TASK
List every line of the records below that contains the string "chairs", copying each one in full. Matching is case-sensitive.

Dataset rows
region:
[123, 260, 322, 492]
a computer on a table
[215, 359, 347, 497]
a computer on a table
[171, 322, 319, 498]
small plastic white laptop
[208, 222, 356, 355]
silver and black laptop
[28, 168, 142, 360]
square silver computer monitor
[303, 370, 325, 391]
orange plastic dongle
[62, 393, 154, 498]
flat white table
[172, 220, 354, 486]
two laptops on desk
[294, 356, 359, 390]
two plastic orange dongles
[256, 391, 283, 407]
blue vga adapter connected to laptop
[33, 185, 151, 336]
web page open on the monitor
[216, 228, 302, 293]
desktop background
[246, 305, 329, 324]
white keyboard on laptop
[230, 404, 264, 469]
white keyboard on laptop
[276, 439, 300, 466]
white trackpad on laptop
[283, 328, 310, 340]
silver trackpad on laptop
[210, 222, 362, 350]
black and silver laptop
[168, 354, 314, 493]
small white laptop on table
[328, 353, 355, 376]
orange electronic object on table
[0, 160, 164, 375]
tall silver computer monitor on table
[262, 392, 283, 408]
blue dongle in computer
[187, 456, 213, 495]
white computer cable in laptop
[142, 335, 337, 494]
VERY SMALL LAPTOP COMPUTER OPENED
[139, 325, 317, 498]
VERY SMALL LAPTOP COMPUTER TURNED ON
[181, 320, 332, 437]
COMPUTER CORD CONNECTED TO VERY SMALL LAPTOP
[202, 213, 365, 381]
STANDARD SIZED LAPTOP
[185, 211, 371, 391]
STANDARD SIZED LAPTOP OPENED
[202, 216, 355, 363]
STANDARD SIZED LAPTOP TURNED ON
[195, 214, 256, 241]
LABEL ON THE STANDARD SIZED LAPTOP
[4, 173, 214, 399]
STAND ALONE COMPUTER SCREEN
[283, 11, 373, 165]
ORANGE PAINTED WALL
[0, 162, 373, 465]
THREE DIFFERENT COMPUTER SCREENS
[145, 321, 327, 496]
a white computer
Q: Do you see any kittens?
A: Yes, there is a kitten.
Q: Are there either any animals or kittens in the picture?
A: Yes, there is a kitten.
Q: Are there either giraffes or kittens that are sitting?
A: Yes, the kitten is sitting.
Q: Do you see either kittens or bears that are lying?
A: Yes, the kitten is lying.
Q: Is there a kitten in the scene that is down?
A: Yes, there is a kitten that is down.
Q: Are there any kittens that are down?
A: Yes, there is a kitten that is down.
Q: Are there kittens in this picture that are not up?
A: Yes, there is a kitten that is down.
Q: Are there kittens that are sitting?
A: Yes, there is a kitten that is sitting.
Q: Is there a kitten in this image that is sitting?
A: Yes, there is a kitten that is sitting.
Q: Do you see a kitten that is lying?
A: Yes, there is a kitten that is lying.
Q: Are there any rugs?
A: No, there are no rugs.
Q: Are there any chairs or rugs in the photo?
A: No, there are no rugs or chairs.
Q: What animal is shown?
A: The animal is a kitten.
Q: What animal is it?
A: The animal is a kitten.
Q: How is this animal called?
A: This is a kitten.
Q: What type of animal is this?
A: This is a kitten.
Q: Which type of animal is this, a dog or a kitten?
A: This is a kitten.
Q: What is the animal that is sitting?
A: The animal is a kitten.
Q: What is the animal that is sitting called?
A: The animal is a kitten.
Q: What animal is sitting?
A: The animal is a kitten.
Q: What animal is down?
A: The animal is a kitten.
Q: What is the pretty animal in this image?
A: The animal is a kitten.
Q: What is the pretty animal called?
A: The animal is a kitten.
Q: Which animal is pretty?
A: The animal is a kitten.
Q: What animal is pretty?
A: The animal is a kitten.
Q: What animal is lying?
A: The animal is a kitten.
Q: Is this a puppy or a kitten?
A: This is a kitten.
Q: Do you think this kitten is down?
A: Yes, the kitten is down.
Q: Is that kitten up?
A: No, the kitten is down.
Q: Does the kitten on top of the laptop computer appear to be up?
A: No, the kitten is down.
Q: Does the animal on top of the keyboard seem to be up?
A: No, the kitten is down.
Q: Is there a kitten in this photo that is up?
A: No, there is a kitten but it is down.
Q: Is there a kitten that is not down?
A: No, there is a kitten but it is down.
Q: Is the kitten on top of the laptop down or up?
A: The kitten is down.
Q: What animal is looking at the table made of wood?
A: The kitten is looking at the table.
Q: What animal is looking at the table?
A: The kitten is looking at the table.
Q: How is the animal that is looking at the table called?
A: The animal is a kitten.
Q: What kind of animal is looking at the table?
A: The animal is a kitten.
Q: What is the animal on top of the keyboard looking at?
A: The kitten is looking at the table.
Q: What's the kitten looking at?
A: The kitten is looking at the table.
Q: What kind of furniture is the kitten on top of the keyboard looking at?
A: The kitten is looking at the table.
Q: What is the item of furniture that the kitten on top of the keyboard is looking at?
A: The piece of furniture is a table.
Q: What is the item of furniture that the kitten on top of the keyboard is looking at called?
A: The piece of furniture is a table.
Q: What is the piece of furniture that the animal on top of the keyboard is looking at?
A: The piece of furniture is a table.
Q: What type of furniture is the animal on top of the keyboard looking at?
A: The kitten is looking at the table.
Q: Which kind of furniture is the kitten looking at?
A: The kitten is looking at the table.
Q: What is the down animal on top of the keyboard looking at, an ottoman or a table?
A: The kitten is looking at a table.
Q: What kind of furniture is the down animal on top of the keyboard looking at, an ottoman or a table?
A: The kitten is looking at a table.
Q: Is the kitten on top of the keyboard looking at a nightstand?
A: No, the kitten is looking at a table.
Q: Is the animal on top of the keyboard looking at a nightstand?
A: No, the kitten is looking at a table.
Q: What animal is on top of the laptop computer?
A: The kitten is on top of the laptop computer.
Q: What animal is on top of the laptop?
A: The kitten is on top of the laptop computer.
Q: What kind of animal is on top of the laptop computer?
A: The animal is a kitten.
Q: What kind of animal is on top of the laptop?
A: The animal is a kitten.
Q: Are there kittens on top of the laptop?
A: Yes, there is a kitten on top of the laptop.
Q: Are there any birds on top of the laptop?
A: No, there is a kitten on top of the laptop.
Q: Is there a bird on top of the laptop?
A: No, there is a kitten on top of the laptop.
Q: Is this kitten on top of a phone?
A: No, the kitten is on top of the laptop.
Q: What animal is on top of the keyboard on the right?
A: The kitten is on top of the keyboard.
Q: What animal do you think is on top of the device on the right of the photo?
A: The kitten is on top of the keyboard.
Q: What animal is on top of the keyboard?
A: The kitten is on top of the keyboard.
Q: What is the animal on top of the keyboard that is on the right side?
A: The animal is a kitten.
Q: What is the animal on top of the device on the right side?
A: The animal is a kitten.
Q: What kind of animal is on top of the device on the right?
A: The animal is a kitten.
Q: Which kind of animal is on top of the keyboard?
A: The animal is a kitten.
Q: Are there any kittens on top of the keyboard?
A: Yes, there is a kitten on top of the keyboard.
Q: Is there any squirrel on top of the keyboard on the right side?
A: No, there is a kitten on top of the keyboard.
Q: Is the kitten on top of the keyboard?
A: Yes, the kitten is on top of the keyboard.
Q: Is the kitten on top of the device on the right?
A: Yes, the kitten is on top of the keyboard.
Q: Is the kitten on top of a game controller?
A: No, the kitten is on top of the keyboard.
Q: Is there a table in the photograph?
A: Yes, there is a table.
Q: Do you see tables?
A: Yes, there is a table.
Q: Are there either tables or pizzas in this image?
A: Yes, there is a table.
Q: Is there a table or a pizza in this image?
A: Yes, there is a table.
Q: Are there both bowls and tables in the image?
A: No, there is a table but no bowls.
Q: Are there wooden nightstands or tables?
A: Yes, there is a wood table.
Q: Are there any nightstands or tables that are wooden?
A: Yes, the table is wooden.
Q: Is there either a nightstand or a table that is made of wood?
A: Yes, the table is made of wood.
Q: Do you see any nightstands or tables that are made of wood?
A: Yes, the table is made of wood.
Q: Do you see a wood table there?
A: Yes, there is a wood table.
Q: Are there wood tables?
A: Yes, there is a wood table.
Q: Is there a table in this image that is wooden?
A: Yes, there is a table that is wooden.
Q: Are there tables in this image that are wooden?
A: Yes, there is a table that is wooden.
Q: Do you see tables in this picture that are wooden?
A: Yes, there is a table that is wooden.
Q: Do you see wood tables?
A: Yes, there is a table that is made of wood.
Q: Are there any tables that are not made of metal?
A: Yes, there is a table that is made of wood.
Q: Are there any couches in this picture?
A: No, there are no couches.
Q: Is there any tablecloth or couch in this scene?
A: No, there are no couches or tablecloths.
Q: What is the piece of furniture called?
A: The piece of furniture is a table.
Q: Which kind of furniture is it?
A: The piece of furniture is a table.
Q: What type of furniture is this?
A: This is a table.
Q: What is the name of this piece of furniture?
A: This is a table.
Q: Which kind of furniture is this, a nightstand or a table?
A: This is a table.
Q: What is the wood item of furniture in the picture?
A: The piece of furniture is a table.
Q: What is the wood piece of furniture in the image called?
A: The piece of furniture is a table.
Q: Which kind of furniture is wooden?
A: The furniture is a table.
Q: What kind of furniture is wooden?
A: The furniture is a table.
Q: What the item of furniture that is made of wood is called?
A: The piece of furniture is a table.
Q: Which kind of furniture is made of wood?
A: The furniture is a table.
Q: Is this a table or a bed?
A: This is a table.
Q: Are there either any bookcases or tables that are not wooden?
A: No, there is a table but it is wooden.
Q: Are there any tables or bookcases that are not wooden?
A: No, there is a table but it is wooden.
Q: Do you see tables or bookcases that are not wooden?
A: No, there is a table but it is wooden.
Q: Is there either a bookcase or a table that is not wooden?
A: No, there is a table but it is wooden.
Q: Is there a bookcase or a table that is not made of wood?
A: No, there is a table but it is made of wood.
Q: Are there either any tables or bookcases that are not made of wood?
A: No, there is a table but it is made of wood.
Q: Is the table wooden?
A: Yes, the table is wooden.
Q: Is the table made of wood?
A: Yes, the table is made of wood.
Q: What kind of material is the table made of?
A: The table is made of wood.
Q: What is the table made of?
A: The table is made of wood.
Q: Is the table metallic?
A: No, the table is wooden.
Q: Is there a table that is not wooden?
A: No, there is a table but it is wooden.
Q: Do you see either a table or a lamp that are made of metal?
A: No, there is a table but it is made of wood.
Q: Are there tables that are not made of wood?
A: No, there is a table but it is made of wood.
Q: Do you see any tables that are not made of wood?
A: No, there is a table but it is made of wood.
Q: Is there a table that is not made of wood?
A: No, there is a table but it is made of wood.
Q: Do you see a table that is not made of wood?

...

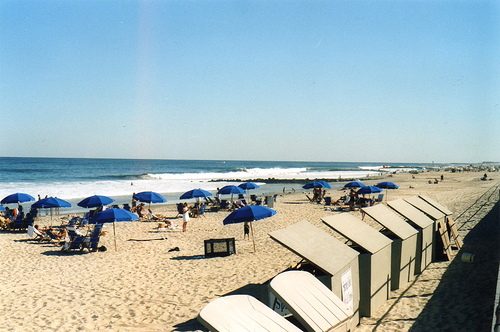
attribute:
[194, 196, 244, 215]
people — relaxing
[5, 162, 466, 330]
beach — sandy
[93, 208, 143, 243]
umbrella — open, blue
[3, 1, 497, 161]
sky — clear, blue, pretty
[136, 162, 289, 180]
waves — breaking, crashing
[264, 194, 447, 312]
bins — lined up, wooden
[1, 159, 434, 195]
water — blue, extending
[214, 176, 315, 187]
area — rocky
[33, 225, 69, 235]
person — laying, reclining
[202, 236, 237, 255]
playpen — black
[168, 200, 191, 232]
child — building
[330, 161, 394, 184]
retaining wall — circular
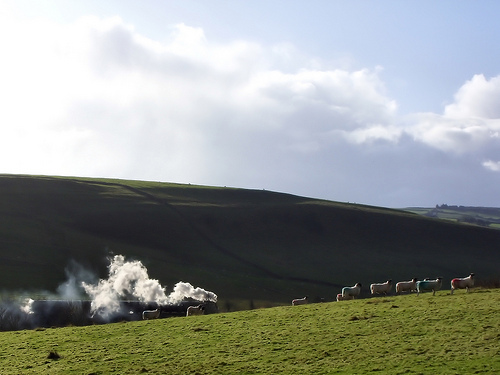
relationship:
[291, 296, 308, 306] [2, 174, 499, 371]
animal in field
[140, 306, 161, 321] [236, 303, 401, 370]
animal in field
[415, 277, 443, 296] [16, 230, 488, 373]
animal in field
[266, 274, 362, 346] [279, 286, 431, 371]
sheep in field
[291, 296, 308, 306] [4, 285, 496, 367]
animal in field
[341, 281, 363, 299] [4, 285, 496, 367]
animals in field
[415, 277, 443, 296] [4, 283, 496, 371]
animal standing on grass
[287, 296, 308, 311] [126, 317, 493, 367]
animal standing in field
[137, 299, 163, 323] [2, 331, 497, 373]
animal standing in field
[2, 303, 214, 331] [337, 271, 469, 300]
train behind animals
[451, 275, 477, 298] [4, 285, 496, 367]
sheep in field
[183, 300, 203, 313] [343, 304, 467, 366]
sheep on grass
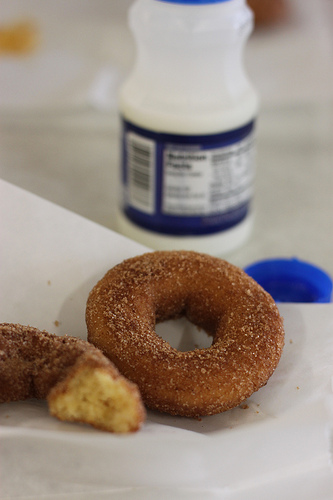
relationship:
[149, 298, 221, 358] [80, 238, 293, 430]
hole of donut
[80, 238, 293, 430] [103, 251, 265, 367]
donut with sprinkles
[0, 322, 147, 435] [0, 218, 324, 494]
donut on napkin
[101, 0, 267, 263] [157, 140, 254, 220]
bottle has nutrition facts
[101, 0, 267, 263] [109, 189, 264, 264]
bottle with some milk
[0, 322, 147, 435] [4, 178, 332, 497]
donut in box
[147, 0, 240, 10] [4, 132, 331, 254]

SOLUTION FOR THIS EXERCISE
Q: Are there any chairs or rugs in the photo?
A: No, there are no rugs or chairs.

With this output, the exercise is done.